RELIGION
03/09/2011 09:01 pm ET | Updated May 25, 2011

The Lasting Impact Of Vatican II In America

By Kristen Moulton
Salt Lake Tribune

SALT LAKE CITY -- Colleen McDannell knew the title of her new book, "The Spirit of Vatican II: A History of Catholic Reform in America," would be provocative.

Modernists talk of the Catholic Church not living up to "the spirit of Vatican II," while traditionalists mock the phrase as if it's a ruse for turning the council on its head.

Yet McDannell says the title was nonetheless perfect for what she wanted to do: Tell the story of how American Catholics negotiated a time of dramatic change in their church.

"There was a spirit, and it was not just a light, frivolous, hippie, mini-skirted-nun type of thing," said McDannell, a history professor at the University of Utah.

McDannell's eighth book focuses on the impact of the changes from the Second Vatican Council (1962-1965) on the people who lived through it, and who still feel its ripple effects nearly 50 years later.

"Many Catholics of an age remember this time in a warm and positive way, and that legacy endures," McDannell said. "The council was, for most Catholics, a breath of fresh air."

Vatican II is considered the most pivotal church council in recent centuries, not because it declared new doctrine but because it changed the way the faith engages the modern world. It described a whole new role for lay Catholics.

The documents produced by the council to guide the church "were more poetry than law," McDannell said. "The documents were meant to be inspirational and show through language an openness."

The most visible changes concerned the liturgy: priests began facing their congregations rather than the altar during Mass, and worship was in the local vernacular rather than Latin.

Lay people began reading the Scriptures at Mass and serving Communion. Women no longer covered their hair with veils. Guitars replaced Gregorian chants, and, for a time, popular folk songs were played.

"It was a call to lay people to take a more active stance with regard to the liturgy," said Kathleen Dolphin, director of the Center for Spirituality at St. Mary's College in Indiana, who organized a 2005 conference and yearlong series to celebrate the 40th anniversary of Vatican II.

"There were some people who went overboard with making the liturgy too ordinary," Dolphin said. "Some of it was silly and some of it got kind of vapid, but ... they were putting together the airplane while in flight."

The church also began conversing with those engaged in science, government and other faith traditions.

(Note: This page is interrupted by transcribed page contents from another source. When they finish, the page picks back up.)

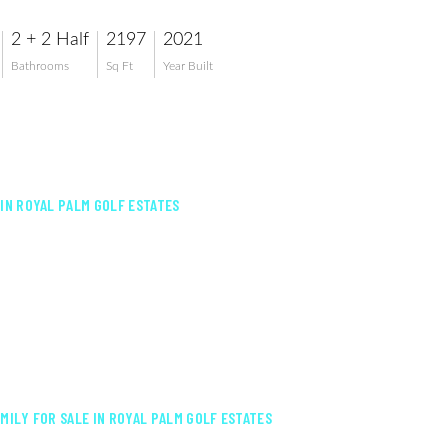
2 + 2 Half
2197
2021
Bathrooms
Sq Ft
Year Built
 IN ROYAL PALM GOLF ESTATES
AMILY FOR SALE IN ROYAL PALM GOLF ESTATES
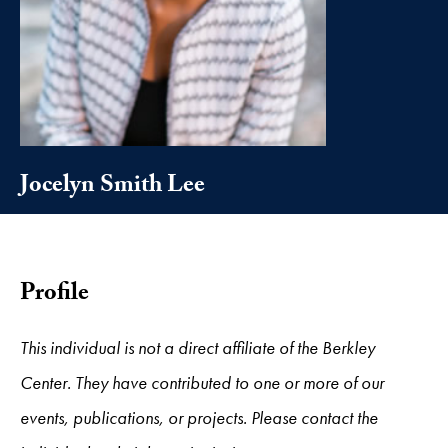
Jocelyn Smith Lee
Profile
This individual is not a direct affiliate of the Berkley
Center. They have contributed to one or more of our
events, publications, or projects. Please contact the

McDannell said the effects cascaded.

"The council," she explained, "opened up a space for Catholics to think critically, intelligently, thoughtfully, thoroughly, about their religious tradition."

For regular Catholics, Dolphin said, the changes were profound.

"There has been this consistent effort to tone down what happened at the Second Vatican Council," as if it were not a major turning point, Dolphin said. "But the people in the pews would say something really happened."

McDannell tells the story through the lens of her parents, particularly her mother, Margaret.

In 1960s Los Angeles, the archbishop was in no hurry to implement Vatican II reforms. But when the family moved to Denver in 1967, they found Vatican II in full flower, with an architecturally modern church, a priest who wanted to be called by his first name and guitar Masses.

Her Republican parents found themselves in a parish with a social-justice commission that took up collections for Cesar Chavez's United Farm Workers Union and sponsored a refugee family from Vietnam.

"Although she chose not to boycott nonunion grapes and lettuce, she did begin a long relationship with an order of priests who worked among the poor in Appalachia," McDannell writes of her mother. "For Margaret and many of her generation who were critical of liberal protests, the parish served as a trusted interpreter of world culture and politics."

While it was not part of her mother's story, McDannell talks about one of the other consequences of Vatican II: the hemorrhage of American Catholics out of the church.

"It's ... indicative of Catholics thinking the church did not go far enough in making changes, in its attitude toward homosexuality, toward women in the priesthood, toward birth control," McDannell said. "For many people, they just got frustrated with that -- the promise that we moved so far but not far enough."

McDannell was one of them. She eventually stopped practicing her faith and now describes herself as a secular humanist. "Where the church seemed to be going," she said, "was not where I thought I wanted to go."

Nonetheless, she calls herself a "confusing Catholic."

The publication of her book is bittersweet, because her mother died Dec. 13, as it was going to press.

"I feel confident that I told her story in an honest and straightforward way," McDannell said. "This was not a woman who in any way was a liberal hippie, but it (Vatican II) allowed her to participate in the changes ... in that era in a way that made sense to her. For many serious Catholics, it really revitalized their relationship to their faith and the tradition itself."